Over a period of time her teachers in class found her volunteering to answer questions, on her own and slowly, was participating in all extra-curricular activities as well. Tharunya speaks boldly and confidently with everyone now and she communicates freely with the boys, as her peers. When speaking to her parents, they have also noticed a change and were very supportive of her decision to join Karate classes. They are very proud of how she has transformed into a responsible and bold child.
Tharunya says that she remembered one day when the facilitator conducted an activity where they all had to write down their dreams and talk about it. During that session, Tharunya watched and listened to her classmates talk about becoming a doctor, engineer etc. and she wondered why nobody was thinking creatively and out-of-the-box. A few days later, she came forward and told the facilitator that she wanted to become a Karate Coach. All this while, during the sessions, her mind was stuck on gender equality. She was thinking deeply about how girls are unsafe and need to protect themselves and she felt that if she learnt this herself and could teach others, she would be helping other girls defend themselves. Inspired by how the facilitators from Dream a Dream were helping students like herself be empowered with life skills, she wanted to make a difference as well.
From a shy, quiet girl who was making herself invisible, Tharunya has come a long way in pushing herself out of her comfort zone. Thriving for Tharunya is her wanting to give back to the community by ensuring that girls like her are empowered and feel safe. Thriving for Tharunya is ensuring gender balance wherever she goes.
Thriving for Tharunya is empowering herself so that she can in turn, empower others.

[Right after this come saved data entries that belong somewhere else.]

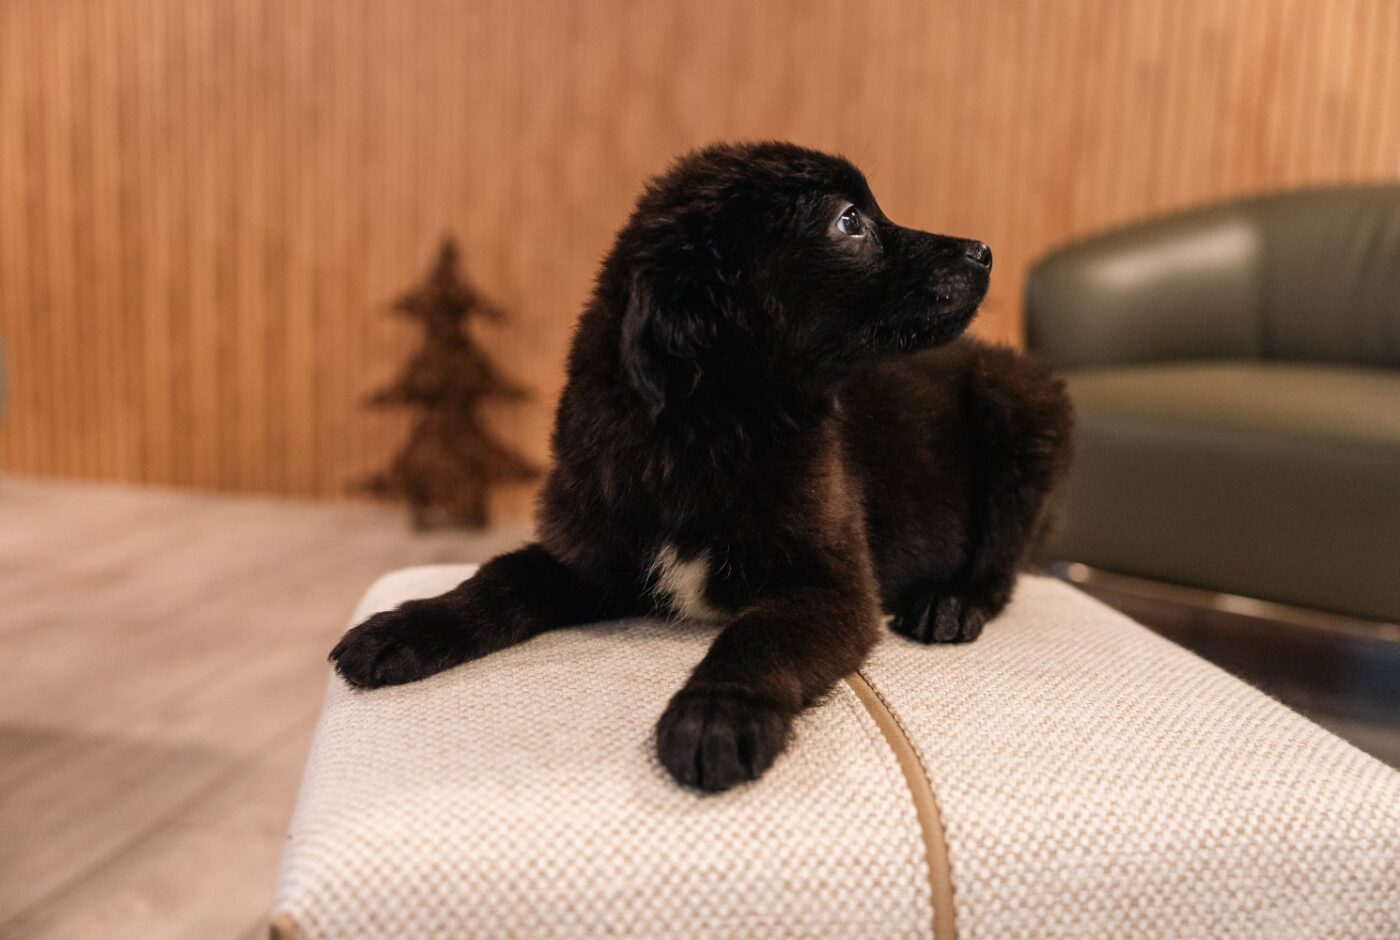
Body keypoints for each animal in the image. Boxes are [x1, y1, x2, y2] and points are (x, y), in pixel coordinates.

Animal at [330, 141, 1069, 795]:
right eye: (849, 221)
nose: (984, 250)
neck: (703, 434)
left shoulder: (833, 585)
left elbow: (758, 636)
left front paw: (716, 715)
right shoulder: (588, 553)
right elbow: (497, 580)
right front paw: (401, 628)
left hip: (1020, 406)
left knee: (1003, 566)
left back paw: (952, 603)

One of the teachers said, “I see Tharunya as a completely different student now and everything she does, even when explaining what I have taught in class, she does it in her own way and in her own style. The attendance in my class has increased and now nearly every one of them is present and I know that this is because of the After School Life Skill sessions. They keep telling me how the facilitators are teaching them so many new things and I am learning from them as well.”
Principal of Siri School: “Dream a Dream is making our dreams come true. I have seen tremendous changes in the students like Tharunya after Dream a Dream started their After School Life Skills Program through the medium of Arts in our school. The behavior of our students with their parents, teachers and society is very different than students in other schools. If you ask them to speak about any topic, they will come forward without any hesitation. They have developed confidence in their own abilities. When they are home, they take up the responsibility of taking care of household chores and help their parents. All of this is due to the life skills they have learnt in these sessions.”
Impact of our After-School Life Skills Programme:
- Overall enrolment in the programme for the FY2018-19 was 5,658 students.
- Total of 3,275 students opted for Creative Arts and 2,383 opted for Football.
- The programme achieved a healthy balance in terms of gender participation where 48.63% participants were female.
- The average attendance rate was 89% and the average retention rate was 94%.
- 96.8% of the tracked participants were more focused and willing to complete studies and achieve their Dream goals.
- 96.9 % of the participants had an end line score above norms and thus improved their skills to deal with challenges.
- 96% of the participants have seen a positive change after 2 years of reengagement.